With championship expectations, constant pressure and the ever-present national storylines, wins were, at times, bittersweet and losses had a more resounding blow.
"I had to win the stinking game and I had to whip him to do it," Bobby said after FSU's 48-31 victory in 2002. "It's not fun when you whip your son. I didn't tell him to get into coaching."
While the Bowden Bowl brought unprecedented attention to the sport, college football had its own less super, but just as stirring battle of brothers back in 1971. At the Gator Bowl in Jacksonville, Vince and Bill Dooley met with Georgia and North Carolina in one of the most interesting postseason pairings in history. Vince's Bulldogs were fresh off a remarkable 10-1 regular season, their lone loss coming to his alma mater Auburn. Bill's Tar Heels, ACC Champions, were 9-2. The Gator Bowl wasn't just a family reunion, but an occupational one as well.
"My brother and I both coached," Vince Dooley explained on the Southern Pigskin Radio Network. "When I came to Georgia, he actually was my offensive coordinator and the offensive line coach. I think he was well respected as one of the very best in the country. He helped me to get off to a good start at Georgia before he took the head coaching job at North Carolina, then on to Virginia Tech and then eventually at Wake Forest, 26 years as a head coach."
The game itself proved to be slow and deliberate, as it had to be to many close family and friends of the Dooley's. Georgia prevailed 7-3, with running back Jimmy Poulus claiming MVP honors. The postgame focus, though, was squarely on the coaches. Together, Bill and Vince were head coaches for a combined 51 seasons -- all in the south. They met only one time.
"We played one of his great teams in the Gator Bowl, which was not fun as we look back on it. Once the game starts, you are not concerned who is on the other sideline, it's team against team. But, nevertheless, it does put some stress on family," Dooley continued. "When the game was over, we were fortunate to have won. As you walk across the field there is some empathy for the coach before you as you have been there before as losers. But when I looked up and saw that it was my brother, there was even more empathy. So that was not a good feeling. Then, the other part, kind of caused some problems in the family as who should pull for who. I'm glad we only did it one time."

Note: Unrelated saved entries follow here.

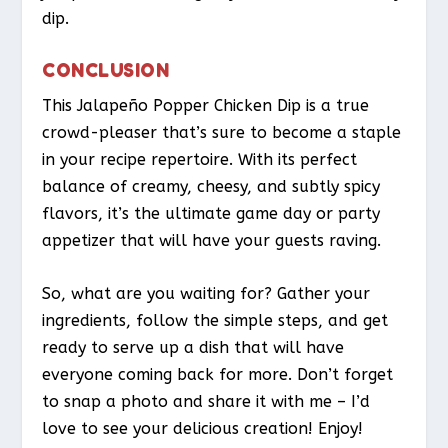
dip.
CONCLUSION
This Jalapeño Popper Chicken Dip is a true
crowd-pleaser that’s sure to become a staple
in your recipe repertoire. With its perfect
balance of creamy, cheesy, and subtly spicy
flavors, it’s the ultimate game day or party
appetizer that will have your guests raving.
So, what are you waiting for? Gather your
ingredients, follow the simple steps, and get
ready to serve up a dish that will have
everyone coming back for more. Don’t forget
to snap a photo and share it with me – I’d
love to see your delicious creation! Enjoy!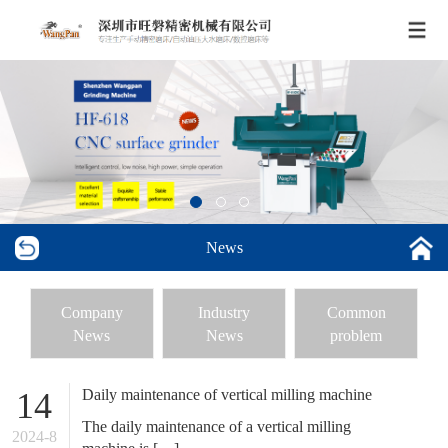
News
Company
Industry
Common
News
News
problem
Daily maintenance of vertical milling machine
14
The daily maintenance of a vertical milling
2024-8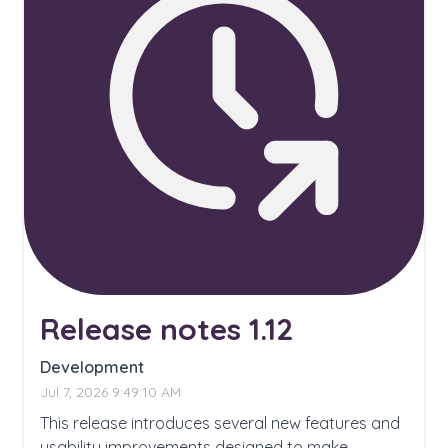
Release notes 1.12
Development
Jul 7, 2026 9:49:10 AM
This release introduces several new features and
usability improvements designed to make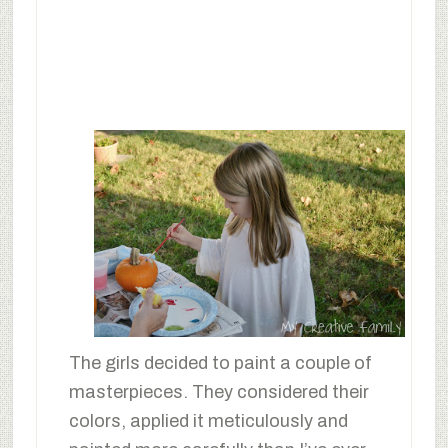
The girls decided to paint a couple of
masterpieces. They considered their
colors, applied it meticulously and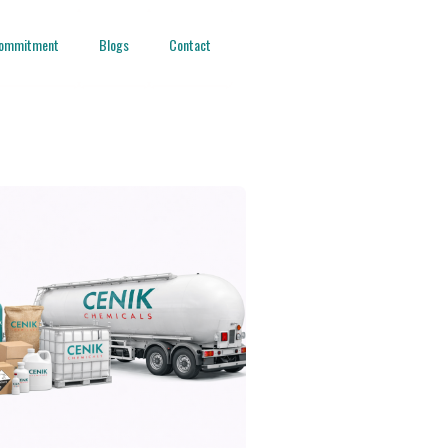
ommitment
Blogs
Contact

Since that point, southern college football has seen brothers battle as head coaches just twice more. Watson and Mack Brown, with Vanderbilt and Tulane, played a pair of times in the 1980s. Siblings have been split on staffs from time-to-time, but head-to-head meetings have been few and far between throughout history.
The Harbaugh boys have met once in the NFL regular season season, a 16-6 Baltimore win. That game, played in late November of last year, was its own media frenzy. This, however, has been and will continue to be incredibly different. For one week the world is normally fixated on this one game. This year, the world is focused on one family.
It's long been said that football is a tight-knit fraternity. Those in the Super Bowl green room, just like those in the Gator Bowl four decades ago, have a tying bond a little more distinct.